Faecal transplants may have negative consequences.

Faecal transplants – transferring faecal matter from a healthy person into an ill person with a compromised "microbiome" – is an increasingly used new treatment for a variety of ills.

But federal health officials recently announced that a patient died after such a procedure, highlighting the potential for severe infections linked to faecal transplants.

Potential serious risk

"While we support this area of scientific discovery, it's important to note that faecal microbiota for transplantation does not come without risk," said Dr Peter Marks, director the Center for Biologics Evaluation and Research at the US Food and Drug Administration.

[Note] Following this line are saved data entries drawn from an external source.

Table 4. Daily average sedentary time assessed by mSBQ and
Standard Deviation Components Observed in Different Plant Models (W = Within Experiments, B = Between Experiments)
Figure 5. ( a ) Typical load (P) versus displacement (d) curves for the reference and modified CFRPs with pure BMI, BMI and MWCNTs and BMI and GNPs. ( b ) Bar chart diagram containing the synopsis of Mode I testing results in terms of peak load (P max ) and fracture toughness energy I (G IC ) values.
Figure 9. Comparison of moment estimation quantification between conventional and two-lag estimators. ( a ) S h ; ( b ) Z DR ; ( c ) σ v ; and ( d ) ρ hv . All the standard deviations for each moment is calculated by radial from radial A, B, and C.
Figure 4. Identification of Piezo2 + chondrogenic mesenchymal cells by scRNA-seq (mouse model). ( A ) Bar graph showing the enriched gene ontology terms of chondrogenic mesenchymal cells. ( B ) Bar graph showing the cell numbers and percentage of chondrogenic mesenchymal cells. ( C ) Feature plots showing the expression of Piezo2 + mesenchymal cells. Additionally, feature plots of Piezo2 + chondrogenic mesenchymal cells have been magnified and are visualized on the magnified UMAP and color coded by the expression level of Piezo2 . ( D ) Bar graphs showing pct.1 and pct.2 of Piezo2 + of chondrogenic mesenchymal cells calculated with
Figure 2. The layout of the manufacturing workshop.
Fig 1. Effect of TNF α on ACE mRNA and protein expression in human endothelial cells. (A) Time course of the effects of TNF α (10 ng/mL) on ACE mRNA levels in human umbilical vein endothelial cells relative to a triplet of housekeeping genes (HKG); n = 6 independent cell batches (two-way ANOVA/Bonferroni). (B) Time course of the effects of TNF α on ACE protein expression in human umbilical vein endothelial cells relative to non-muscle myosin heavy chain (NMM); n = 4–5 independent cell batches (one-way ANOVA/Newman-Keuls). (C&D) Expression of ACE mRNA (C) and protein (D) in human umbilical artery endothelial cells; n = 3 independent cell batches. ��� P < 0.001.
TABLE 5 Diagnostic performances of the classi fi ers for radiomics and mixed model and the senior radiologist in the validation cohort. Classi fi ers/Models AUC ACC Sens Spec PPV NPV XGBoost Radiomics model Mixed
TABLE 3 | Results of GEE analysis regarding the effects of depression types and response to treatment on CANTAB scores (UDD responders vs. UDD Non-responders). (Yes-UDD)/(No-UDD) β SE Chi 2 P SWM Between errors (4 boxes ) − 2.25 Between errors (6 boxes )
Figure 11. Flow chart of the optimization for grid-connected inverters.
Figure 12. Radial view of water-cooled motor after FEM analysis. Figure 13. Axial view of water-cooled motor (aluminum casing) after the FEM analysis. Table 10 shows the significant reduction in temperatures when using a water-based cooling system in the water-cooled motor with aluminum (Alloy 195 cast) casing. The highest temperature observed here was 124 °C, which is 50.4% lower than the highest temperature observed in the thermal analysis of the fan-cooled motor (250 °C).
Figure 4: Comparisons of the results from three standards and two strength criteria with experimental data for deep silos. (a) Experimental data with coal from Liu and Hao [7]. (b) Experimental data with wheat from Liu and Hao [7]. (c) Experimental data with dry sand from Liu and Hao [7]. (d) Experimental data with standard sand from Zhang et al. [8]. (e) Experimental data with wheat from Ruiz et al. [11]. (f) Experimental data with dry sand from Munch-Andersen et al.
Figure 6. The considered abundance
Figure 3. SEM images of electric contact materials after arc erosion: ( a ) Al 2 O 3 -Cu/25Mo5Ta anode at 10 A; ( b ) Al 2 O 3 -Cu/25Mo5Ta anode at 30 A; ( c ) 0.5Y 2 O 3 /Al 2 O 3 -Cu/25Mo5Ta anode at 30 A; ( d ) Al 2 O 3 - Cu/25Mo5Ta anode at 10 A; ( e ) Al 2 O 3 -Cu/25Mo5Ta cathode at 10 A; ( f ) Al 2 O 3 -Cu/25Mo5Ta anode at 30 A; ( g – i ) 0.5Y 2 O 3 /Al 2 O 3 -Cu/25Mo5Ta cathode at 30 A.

After reports of serious, antibiotic-resistant infections linked to the procedures, the FDA wants "to alert all health care professionals who administer FMT [faecal microbiota transplant] about this potential serious risk so they can inform their patients," Marks said in an agency news release.

Faecal microbiota transplant is a still-experimental procedure, as yet unapproved by the FDA. It's been primarily used to treat serious infections of antibiotic-resistant forms of the Clostridium difficile (C. difficile) bacterium.

The transplant involves taking stool from a healthy donor and placing it in the ill patient's colon. The aim is to help replace an unhealthy "microbiome" – the trillions of bacteria that reside in the human gut – with a more robust, disease-fighting microbiome from the donor.

Once delivered via the faecal transplant, this new microbiome repopulates the patient's microbiome with healthier microorganisms, which effectively crowd out dangerous C. difficile.

Researchers are also looking into the use of faecal transplants to treat chronic gastrointestinal illnesses such as ulcerative colitis or irritable bowel syndrome.

Weakened immune systems

But every therapy comes with risks, and the FDA said that two patients who received faecal microbiota transplants as part of a clinical trial developed life-threatening infections from multidrug-resistant bacteria delivered in the transplants. One of the patients has died.

Both patients had weakened immune systems, making them more vulnerable to germs that are resistant to multiple antibiotics.

So, the FDA is now mandating that special screening and testing of the stool used in these procedures be done, to ensure that no drug-resistant bacteria are present in the donated material.

Also, when faecal microbiota transplants are used, doctors need to have adequate informed consent from the patient, the FDA said. Patients need to be warned of any potential risks associated with the treatment and be told that the treatment is still considered experimental.

Marks stressed that the FDA still supports research into faecal transplant therapy.

"The medical community is actively engaged in exploring the potential uses of faecal microbiota for transplantation," he said. Although the therapy isn't approved by the FDA, the agency supports the use of this treatment and is looking to "strike a balance between assuring patient safety and facilitating access to unapproved treatments for unmet medical needs," Marks said.

To that end, "we will continue to aggressively monitor clinical trials to ensure patients are protected when safety concerns arise," Marks said.